January 31, 2007
Most football fans know by now that Lovie Smith and Tony Dungy are the first African-American head coaches to lead a team to a Super Bowl.
"I'm excited to cross that road, to be on of the first to participate in this game" said Smith.
70-percent of NFL players are black, but few go on to head coaching jobs. Some say this moment is long overdue.
"There were many, many guys before us who, given the opportunity, could have done the same thing. That's why I'm happy to be here and proud to be on this platform" said Dungy.
In many ways, the two coaches lives run parallel. Both were raised in small-towns, are deeply religious and have relied upon that faith to get them through tough times.
Just a little over a year ago, Dungy's 18-year-old son committed
suicide. His death stunned the family and the Colts organization. In
the aftermath, football became Dungy's outlet.
Lovie Smith had his knocks, too. He grew up with an alcoholic father and a mother who went blind. The family too poor to pay for healthcare.
The two men's lives would cross when Dungy gave Smith his first job.

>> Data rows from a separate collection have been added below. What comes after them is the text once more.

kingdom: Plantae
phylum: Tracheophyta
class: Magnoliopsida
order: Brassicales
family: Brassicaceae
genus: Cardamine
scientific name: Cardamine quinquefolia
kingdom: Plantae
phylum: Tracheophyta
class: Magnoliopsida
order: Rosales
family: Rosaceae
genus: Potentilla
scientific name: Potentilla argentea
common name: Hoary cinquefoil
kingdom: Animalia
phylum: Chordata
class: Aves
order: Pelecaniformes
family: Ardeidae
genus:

They have very similar coaching styles, no yelling, no swearing. Their
friendship runs deep.
"I really admire the way he coaches and the way his team plays" said Dungy.
"He's one of the all-time great coaches" said Smith.
For now, that friendship is on hold until the game ends on Sunday. That's when, for the first time ever, a black head coach will raise the championship trophy. No doubt the other will be close by to give his friend a pat on the back.